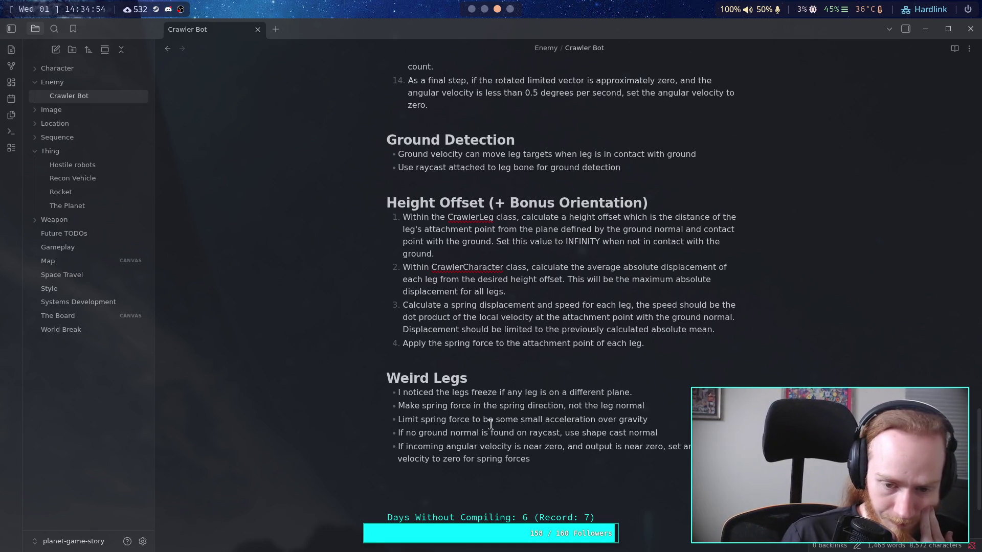
- Delete the 'I noticed the legs freeze' bullet, then collapse Godot's output panel
left_click_drag(645, 392, 384, 395)
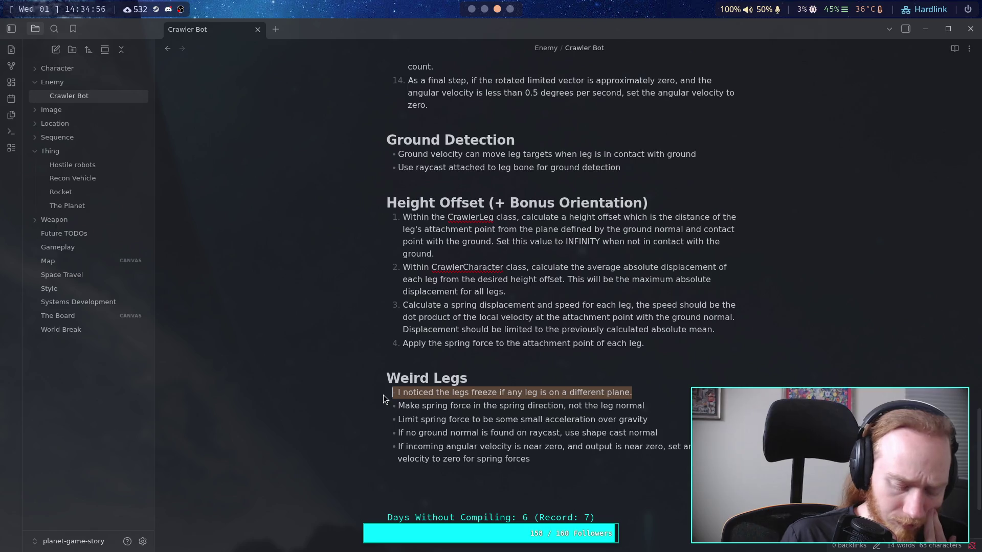
key("BackSpace")
key("Delete")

• _GOAL OF THE EXERCISE_:
Leave out the pictures and give the rest of the material again, unaltered.

• _EXERCISE OUTPUT_:
- Delete the 'I noticed the legs freeze' bullet, then collapse Godot's output panel
left_click_drag(645, 392, 384, 395)
key("BackSpace")
key("Delete")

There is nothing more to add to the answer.